The first Peking to Paris (P2P) ran in 1907, five competitors accepting a seemingly impossible challenge. Amongst them was a French three-wheeled Mototri Contal piloted by an ambitious duo, Frenchman Auguste Pons and Oscar Foucauld.
A story of struggles and triumphs eventually saw them, and their three-wheeler, stranded in the Gobi Desert. The story ended with the crew attempting to walk back to Peking, almost losing their lives in the process.
But now Anton Gonnissen (58) a successful architect from Sint-Martens-Latem near Ghent in Belgium will attempt to rewrite history by starting the 2019 Peking Paris Rally in a rebuilt second Mototri Contal and bring her back to Paris, a feat the brave Pons failed to do in 1907. Inspired by the story that almost cost Pons and his co-driver Foucauld their lives, Anton Gonnissen set about acquiring an original Mototri Contal. He reached out to many for support and all, including the Rally Director of the Endurance Rally Association, who asked: “Are you mad Anton?”

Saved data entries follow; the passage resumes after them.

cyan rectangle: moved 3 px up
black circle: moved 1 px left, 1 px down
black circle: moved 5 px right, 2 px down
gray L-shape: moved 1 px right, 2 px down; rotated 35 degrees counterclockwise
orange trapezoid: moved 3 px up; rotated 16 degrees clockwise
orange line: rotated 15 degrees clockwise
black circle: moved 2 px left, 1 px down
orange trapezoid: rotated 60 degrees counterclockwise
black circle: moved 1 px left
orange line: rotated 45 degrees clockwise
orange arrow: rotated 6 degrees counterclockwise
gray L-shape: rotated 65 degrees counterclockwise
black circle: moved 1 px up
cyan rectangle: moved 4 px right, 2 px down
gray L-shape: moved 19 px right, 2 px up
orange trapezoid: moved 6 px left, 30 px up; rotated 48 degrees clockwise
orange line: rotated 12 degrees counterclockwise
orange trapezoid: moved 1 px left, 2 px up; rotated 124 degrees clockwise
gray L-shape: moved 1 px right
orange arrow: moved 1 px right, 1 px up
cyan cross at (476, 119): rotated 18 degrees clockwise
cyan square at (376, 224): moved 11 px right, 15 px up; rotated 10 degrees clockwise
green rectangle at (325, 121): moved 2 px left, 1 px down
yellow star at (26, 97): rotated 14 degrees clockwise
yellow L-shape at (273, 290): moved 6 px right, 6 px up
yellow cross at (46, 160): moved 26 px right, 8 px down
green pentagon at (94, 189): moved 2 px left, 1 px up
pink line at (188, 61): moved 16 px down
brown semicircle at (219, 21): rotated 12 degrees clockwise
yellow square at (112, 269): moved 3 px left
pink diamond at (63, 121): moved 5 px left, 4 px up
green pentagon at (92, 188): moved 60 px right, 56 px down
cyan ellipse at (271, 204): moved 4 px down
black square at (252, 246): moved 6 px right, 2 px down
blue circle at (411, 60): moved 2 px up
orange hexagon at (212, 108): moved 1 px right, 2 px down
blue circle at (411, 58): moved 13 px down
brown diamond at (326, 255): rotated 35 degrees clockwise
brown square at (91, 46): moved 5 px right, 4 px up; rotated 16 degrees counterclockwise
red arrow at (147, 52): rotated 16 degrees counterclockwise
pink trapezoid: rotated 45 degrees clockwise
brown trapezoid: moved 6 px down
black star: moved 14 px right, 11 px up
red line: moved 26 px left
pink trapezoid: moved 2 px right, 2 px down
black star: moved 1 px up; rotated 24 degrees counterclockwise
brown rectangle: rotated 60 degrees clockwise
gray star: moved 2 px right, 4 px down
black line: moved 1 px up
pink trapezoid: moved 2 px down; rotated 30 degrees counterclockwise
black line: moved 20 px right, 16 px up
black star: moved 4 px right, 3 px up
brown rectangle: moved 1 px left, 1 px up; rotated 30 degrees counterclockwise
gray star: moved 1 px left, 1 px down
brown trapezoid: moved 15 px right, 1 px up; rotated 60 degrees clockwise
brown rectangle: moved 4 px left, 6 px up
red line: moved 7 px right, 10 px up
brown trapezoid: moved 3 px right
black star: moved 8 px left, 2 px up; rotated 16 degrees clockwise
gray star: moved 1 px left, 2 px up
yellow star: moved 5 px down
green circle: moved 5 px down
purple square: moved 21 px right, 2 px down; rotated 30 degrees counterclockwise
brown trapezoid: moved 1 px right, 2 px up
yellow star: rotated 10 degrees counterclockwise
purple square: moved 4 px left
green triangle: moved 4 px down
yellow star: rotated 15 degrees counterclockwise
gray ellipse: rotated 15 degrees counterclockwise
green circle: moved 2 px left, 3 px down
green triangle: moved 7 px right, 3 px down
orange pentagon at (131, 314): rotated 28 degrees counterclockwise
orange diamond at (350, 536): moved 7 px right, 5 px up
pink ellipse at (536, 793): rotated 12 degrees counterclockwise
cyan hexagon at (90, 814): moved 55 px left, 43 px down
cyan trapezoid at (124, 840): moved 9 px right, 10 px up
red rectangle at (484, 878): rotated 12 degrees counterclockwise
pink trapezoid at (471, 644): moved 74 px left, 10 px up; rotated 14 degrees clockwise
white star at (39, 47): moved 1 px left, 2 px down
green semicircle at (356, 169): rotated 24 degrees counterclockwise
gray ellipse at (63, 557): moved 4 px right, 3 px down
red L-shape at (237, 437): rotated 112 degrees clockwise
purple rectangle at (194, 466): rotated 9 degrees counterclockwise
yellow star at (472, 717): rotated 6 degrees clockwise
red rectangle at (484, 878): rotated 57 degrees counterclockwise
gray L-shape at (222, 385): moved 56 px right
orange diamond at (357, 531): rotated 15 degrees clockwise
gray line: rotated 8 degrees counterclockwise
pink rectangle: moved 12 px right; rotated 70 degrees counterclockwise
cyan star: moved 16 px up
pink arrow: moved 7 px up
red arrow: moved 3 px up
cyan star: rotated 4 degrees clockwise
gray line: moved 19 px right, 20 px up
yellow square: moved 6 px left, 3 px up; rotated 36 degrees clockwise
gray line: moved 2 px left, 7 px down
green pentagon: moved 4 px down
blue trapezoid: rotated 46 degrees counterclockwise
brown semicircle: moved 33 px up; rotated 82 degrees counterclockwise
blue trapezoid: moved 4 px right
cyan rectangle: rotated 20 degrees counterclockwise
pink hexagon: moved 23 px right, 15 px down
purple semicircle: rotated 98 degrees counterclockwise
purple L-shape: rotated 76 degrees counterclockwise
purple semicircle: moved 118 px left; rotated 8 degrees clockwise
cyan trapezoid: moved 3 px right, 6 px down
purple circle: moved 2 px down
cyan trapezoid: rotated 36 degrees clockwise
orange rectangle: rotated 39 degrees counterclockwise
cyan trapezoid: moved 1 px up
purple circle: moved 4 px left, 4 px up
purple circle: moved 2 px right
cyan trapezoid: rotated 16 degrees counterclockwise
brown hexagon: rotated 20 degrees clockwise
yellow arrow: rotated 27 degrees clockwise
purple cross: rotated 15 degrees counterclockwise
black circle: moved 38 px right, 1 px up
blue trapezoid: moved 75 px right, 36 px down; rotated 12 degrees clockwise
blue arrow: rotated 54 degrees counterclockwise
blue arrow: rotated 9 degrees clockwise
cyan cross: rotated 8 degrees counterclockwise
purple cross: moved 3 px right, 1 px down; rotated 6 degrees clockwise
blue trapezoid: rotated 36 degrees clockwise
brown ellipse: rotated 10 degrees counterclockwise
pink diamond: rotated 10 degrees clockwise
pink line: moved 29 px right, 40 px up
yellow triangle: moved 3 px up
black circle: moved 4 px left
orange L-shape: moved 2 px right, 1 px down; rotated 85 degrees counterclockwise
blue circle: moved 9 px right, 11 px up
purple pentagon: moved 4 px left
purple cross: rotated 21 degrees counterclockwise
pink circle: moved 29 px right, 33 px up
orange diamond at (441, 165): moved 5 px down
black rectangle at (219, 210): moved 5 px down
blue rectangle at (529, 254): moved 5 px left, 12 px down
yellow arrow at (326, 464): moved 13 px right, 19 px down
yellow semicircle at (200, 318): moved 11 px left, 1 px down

On the contrary, Anton Gonnissen is an accomplished modern day adventurer who has finished three Dakars, four Rallies of Egypt, and one UAE desert rally variously in car, truck and on a quadbike. He is taking this bold venture very seriously and intends to make the impossible journey possible, using all his experience from his previous adventures.
Gonnissen eventually found one of the very few Mototri Contal’s left in the world together with its original manual and went about making the necessary study of the antique machine following a structural test by Ghent University. Some improvements have been made to the chassis, wheels and engine, although, as with the original Mototri Contal, there is no rear suspension together with the 1906 crude springing still on the front. The navigator will sit over the front axle perched out front in what has long been christened the ‘suicide seat’, or as the French said: ‘le tue belle-mère’.
Brave navigator, Belgian Herman Gelan (right), an interior architect from Ghent, will be in that seat perched out front as Foucauld was all those years ago. Herman is an accomplished triathlon and marathon runner, a passion he shares with Anton. However, he is being thrown in at the deep end as this will be his first motor sport event, he is a total novice.
Anton Gonnissen will be behind him steering the trike from over the rear wheel for 36 days, 13,840 kms (8,600 miles) aiming to finish in Paris six weeks later. The only concession to comfort for the endurance rally specialist from Belgium is a Harley Davidson saddle in place of the original bottom crusher.
Anton Gonnissen (right) said, “The story for Auguste Pons was a short one. Stranded without petrol early in the race they couldn’t be rescued by the other competitors as they were ahead of them.
“They ended up drinking the water out of the radiator, and then started their perilously long walk back to Peking in the heat. They nearly died and the Contal is still out there covered by sand somewhere.
“Auguste Pons and navigator Oscar Foucauld were the only men not to eventually make it back to Paris so we intend to lay that ghost to rest and exorcise their long lost spirits. Pons was certainly the bravest of the five competitors in the race, as he attempted the absolute impossible race. He lost everything in the Gobi Desert, even his 1906 driving licence was left in the trike when the Contal was abandoned. However, we did find his 1908 replacement document.
“As it is one of the few original Mototri Contal, we have tried to keep as many original parts as possible which is why some components of the original trike will be in place. In some cases we have simply had to beef up the chassis with the endurance rally and the finish in mind.
“We are nearly ready to start testing the Mototri Contal which has to be ready to be shipped to China in early March. We want to be prepared but I am not underestimating the formidable challenge ahead. We know this will be a life changing event, but it could turn us, ordinary men, into heroes if we can get the Mototri Contal all the way to Paris and finish the job for Auguste Pons 112 years on.”